## DIRECTIONS FOR THIS TASK
For the string "theoremstyle", report how many lines in the records below contain it, and nothing more.

## RECORDS FOR THIS EXERCISE
----------------
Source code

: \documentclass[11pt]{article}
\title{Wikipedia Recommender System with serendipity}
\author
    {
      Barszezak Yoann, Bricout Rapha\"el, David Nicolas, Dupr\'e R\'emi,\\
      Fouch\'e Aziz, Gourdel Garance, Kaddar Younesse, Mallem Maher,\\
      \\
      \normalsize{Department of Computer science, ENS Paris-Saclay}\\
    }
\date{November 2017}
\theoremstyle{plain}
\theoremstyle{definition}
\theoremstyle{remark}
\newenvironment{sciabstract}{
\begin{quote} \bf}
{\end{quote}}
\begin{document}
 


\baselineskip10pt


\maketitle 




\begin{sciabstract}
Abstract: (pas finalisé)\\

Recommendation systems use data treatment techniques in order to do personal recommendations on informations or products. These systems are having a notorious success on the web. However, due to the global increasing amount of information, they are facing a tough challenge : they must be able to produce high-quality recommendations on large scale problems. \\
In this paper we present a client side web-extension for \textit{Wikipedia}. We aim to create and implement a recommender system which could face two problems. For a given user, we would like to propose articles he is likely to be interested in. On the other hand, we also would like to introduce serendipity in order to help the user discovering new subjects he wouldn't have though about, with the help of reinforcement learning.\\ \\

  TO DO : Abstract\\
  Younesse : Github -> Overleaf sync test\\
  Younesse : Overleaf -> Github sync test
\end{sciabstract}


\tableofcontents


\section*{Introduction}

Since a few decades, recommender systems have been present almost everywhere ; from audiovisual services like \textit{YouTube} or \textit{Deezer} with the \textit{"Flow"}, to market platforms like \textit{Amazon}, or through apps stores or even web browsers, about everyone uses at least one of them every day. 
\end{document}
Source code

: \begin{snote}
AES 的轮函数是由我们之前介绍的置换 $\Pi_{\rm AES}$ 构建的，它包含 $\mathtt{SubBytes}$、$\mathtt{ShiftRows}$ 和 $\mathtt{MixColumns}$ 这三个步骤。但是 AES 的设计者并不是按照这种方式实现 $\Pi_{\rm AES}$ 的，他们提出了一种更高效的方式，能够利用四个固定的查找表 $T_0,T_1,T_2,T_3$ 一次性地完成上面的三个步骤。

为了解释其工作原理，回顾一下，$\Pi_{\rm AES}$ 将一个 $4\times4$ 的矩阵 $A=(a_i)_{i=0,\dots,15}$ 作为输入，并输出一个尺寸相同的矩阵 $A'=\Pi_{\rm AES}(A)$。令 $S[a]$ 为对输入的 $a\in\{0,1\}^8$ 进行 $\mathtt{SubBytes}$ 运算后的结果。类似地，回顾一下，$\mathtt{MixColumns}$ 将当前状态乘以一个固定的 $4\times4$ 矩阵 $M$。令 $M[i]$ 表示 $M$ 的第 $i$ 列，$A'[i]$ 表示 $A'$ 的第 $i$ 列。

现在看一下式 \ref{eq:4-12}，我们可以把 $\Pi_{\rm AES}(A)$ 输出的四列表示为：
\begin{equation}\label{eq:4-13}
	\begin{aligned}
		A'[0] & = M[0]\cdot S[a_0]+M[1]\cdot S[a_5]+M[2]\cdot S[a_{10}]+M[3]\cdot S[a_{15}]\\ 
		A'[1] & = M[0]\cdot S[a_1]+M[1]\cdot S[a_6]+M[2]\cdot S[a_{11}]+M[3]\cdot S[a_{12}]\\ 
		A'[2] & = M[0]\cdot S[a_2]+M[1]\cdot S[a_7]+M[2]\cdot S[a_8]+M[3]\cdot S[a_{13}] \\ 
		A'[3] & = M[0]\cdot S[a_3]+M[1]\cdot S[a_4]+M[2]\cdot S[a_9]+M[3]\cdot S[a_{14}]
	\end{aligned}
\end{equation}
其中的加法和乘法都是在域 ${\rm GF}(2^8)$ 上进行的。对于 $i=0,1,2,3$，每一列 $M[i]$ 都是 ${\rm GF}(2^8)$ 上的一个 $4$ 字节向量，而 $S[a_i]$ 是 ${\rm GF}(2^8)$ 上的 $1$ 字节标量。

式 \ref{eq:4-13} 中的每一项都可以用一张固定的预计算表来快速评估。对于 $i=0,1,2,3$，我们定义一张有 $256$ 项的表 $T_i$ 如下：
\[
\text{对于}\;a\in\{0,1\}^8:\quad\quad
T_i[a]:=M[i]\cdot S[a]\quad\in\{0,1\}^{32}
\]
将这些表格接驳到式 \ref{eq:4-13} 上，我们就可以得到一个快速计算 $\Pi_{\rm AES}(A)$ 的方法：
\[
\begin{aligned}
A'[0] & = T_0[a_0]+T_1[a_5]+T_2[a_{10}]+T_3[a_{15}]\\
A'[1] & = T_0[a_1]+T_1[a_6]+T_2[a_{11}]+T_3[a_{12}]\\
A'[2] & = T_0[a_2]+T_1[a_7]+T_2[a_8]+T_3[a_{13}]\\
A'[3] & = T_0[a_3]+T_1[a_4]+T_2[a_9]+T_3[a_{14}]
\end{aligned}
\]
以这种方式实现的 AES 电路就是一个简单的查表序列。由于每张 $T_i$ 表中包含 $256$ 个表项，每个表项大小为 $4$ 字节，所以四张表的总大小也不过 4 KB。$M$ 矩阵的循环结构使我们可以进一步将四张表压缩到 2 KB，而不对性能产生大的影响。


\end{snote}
----------------
## ANSWER
3